▶ [Your instructions]: Write out the stretch of the essay below about the Paradox conversation club from "I suspected the" through "vigorous and well-informed.", word for word.

Text shown section start

What does the British Museum plan to do with all those severed penises?

I suspected the conversation was spinning out of control when Geoff started on about Victorian penises. Until then I'd been rather satisfied with the first meeting of Paradox, our new conversation club. Simon's opening discussion paper on the effect of information technology on our business and social lives had perhaps leaned a little too heavily on the difficulties he'd had trying to get his Powerbook fixed, but the debate afterwards had been vigorous and well-informed.

Paradox is Julie's idea and owes a great deal to her quantum theory of conversation, which maintains that all properly functioning adults have a biological need for social interaction: some may require 30 minutes of conversation a day, others the best part of two hours. But if these demands are not met because of such social developments as the silent IT office, excessive television viewing or the lamentable British predilection for living entirely alone, then there will be pathological side-effects. Julie has evidence, for example, that there has been a 22 per cent increase in the number of people who wander around our streets speaking to no one but themselves.

My interest in Paradox has a slightly different theoretical trajectory. It's not so much the lack of conversation that troubles me as the increasing tendency for all serious talk to regress towards the mundane. On more occasions than I care to remember I've sat and watched complex discussions punctured by nothing more than a pun, a facetious remark, an old joke, or the type of silly fact that should be reserved for a Ripley annual. Which is why Rule 3 of Paradox insists that "Conversation at the club meetings (with the exception of the Christmas party) should persistently strive to transcend the banality of everyday chit-chat".

Text shown section end
Provided information section start

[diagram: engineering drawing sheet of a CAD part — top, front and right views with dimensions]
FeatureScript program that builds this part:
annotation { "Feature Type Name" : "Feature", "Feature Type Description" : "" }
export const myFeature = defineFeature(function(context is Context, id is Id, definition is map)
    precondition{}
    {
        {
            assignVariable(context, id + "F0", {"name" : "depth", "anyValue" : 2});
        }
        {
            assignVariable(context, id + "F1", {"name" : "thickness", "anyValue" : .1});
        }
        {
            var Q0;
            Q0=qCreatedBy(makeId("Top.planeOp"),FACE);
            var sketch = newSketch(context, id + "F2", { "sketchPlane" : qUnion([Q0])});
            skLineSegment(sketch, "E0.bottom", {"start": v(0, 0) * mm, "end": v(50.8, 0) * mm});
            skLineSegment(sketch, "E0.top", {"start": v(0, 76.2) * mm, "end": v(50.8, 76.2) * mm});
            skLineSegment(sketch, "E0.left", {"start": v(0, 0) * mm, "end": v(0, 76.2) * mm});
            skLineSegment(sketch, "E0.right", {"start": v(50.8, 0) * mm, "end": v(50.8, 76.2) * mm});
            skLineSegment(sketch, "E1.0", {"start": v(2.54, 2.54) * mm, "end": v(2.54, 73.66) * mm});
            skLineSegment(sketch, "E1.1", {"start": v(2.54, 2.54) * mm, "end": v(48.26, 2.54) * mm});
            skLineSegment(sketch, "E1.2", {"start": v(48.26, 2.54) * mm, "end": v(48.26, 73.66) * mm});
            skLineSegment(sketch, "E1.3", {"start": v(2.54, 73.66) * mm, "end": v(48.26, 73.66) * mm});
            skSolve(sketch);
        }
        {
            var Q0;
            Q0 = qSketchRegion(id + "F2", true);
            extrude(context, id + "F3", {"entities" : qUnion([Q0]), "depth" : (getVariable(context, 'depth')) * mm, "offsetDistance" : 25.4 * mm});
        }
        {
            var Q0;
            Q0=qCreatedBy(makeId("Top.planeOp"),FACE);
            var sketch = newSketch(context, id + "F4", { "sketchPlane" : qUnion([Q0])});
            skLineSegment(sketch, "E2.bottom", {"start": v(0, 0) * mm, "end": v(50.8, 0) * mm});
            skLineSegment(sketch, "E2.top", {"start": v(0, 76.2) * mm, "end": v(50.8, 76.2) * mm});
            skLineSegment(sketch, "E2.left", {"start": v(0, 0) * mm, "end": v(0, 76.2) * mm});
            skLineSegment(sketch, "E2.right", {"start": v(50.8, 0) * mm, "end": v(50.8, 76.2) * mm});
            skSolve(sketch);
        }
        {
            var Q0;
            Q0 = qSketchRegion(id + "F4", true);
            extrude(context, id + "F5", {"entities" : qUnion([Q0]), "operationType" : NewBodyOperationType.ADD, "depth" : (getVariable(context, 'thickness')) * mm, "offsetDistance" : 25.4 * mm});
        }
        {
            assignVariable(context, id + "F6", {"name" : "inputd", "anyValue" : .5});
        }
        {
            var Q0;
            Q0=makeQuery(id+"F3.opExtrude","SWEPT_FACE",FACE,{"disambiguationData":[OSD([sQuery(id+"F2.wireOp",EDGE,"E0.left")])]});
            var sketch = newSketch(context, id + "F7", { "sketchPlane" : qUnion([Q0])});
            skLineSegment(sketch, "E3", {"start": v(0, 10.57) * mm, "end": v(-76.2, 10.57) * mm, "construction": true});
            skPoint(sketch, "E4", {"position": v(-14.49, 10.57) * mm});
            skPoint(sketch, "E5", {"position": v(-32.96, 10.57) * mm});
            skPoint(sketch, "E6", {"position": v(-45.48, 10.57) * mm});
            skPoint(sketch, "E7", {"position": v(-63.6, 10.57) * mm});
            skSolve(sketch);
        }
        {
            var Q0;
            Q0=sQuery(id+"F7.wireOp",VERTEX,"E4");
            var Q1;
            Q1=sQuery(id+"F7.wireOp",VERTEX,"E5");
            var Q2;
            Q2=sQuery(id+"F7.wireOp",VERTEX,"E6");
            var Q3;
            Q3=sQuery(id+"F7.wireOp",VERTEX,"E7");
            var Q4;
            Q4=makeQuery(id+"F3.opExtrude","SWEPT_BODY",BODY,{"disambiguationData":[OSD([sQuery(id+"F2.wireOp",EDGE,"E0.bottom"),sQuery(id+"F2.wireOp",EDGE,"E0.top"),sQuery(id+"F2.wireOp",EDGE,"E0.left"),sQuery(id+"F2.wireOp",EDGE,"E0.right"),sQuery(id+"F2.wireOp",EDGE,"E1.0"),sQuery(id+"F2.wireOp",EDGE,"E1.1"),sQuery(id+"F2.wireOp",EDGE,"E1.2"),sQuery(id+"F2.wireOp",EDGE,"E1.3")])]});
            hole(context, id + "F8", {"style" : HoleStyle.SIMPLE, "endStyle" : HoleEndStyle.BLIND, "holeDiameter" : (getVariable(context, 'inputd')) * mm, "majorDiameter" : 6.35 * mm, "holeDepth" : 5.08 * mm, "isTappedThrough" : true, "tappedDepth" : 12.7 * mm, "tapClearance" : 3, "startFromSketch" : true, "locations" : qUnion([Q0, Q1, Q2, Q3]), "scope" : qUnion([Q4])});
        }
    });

Provided information section end

▶ [Output below]:
I suspected the conversation was spinning out of control when Geoff started on about Victorian penises. Until then I'd been rather satisfied with the first meeting of Paradox, our new conversation club. Simon's opening discussion paper on the effect of information technology on our business and social lives had perhaps leaned a little too heavily on the difficulties he'd had trying to get his Powerbook fixed, but the debate afterwards had been vigorous and well-informed.